─── Records for this exercise

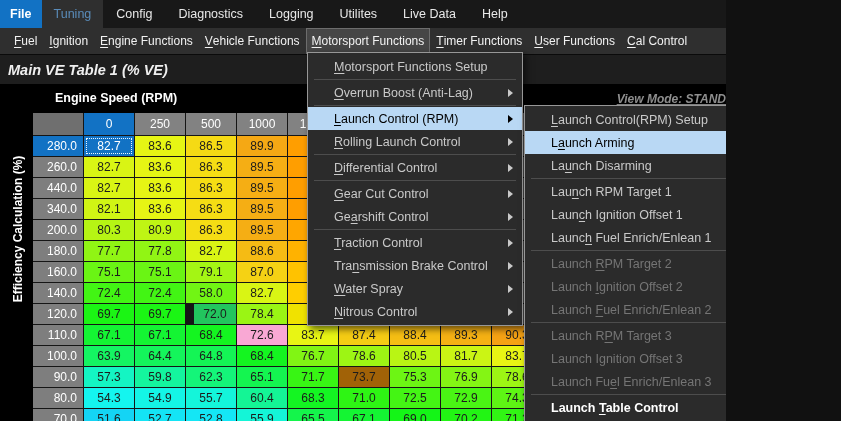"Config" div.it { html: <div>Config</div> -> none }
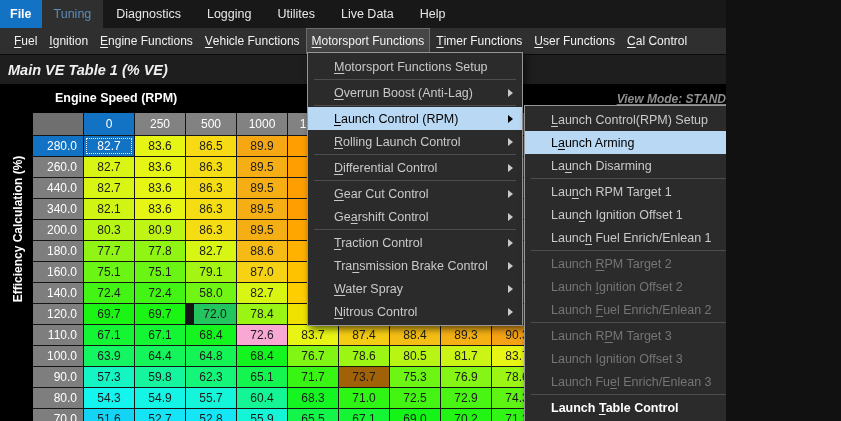"72.0" div.dc { background: #22c55e -> #4d7c0f }
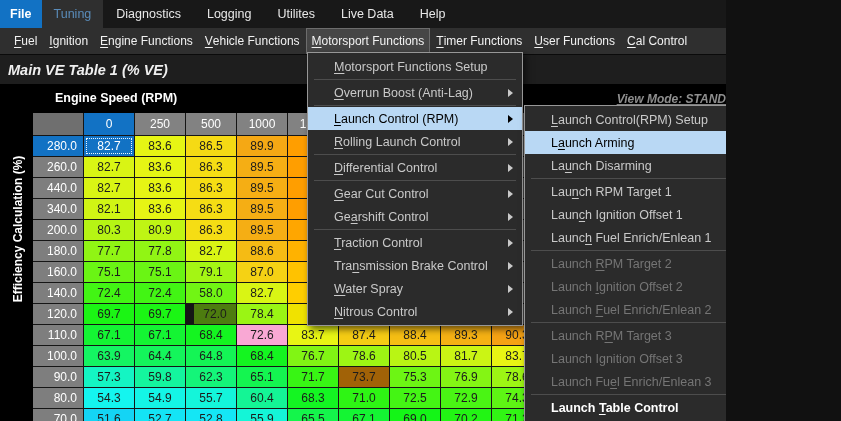"72.6" div.dc { background: #f9a8d4 -> #15803d }
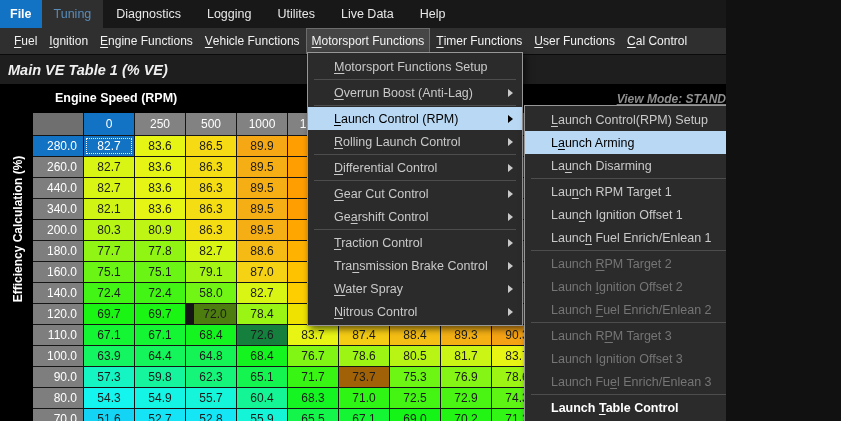"73.7" div.dc { background: #a16207 -> #f9a8d4 }
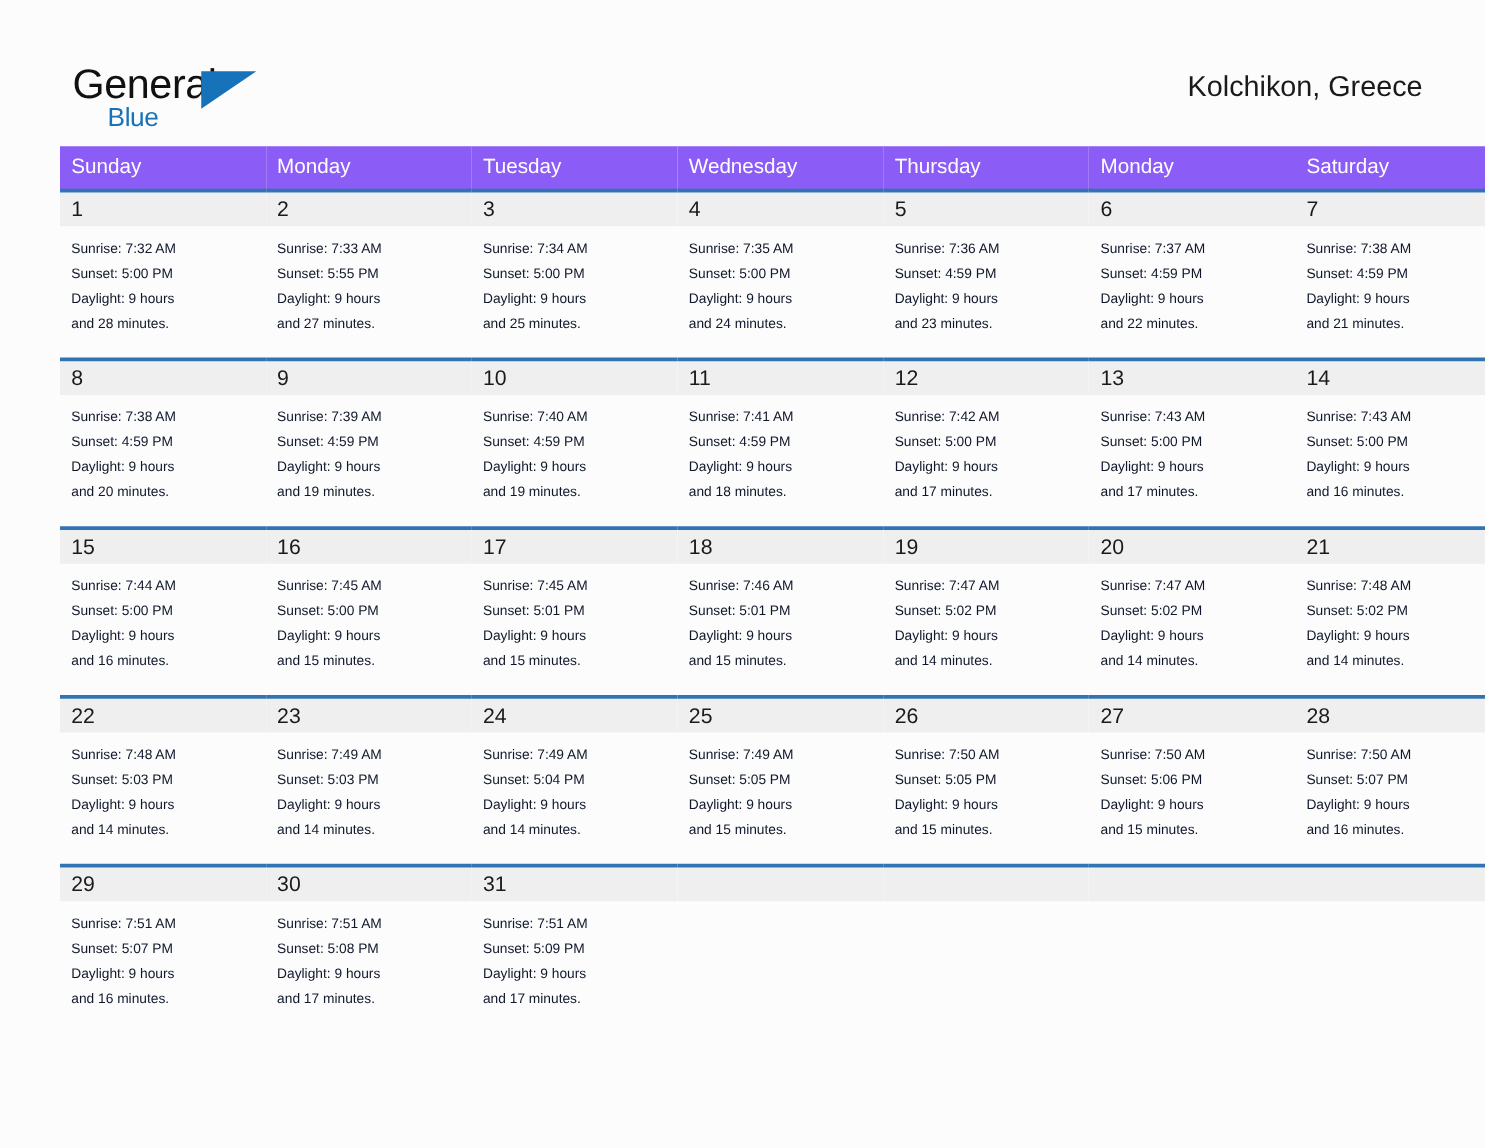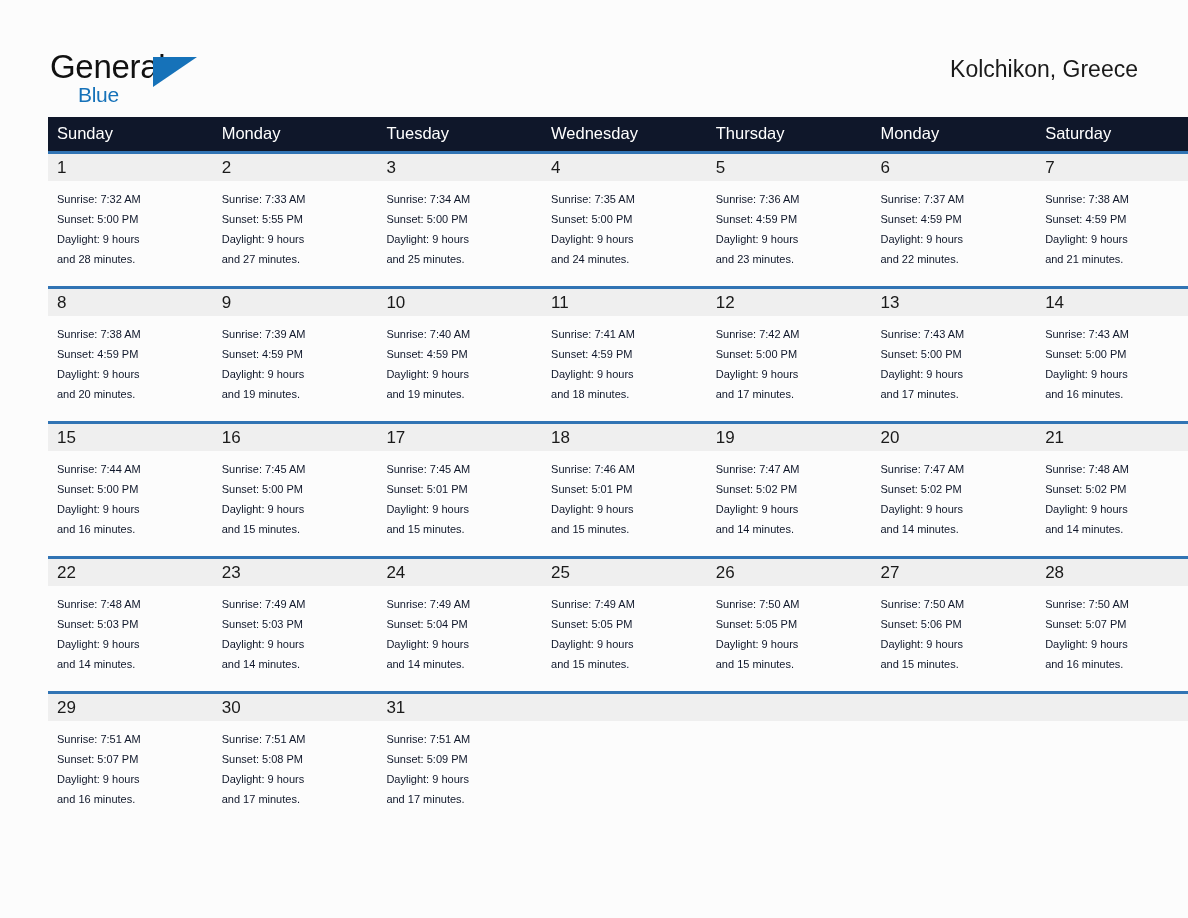"General" .logo { margin-left: 2px -> 10px }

──────

- Work request
The records above are to be restated exactly, without their pictures.

- Response to this exercise
"Config" div.it { html: <div>Config</div> -> none }
"72.0" div.dc { background: #22c55e -> #4d7c0f }
"72.6" div.dc { background: #f9a8d4 -> #15803d }
"73.7" div.dc { background: #a16207 -> #f9a8d4 }
"General" .logo { margin-left: 2px -> 10px }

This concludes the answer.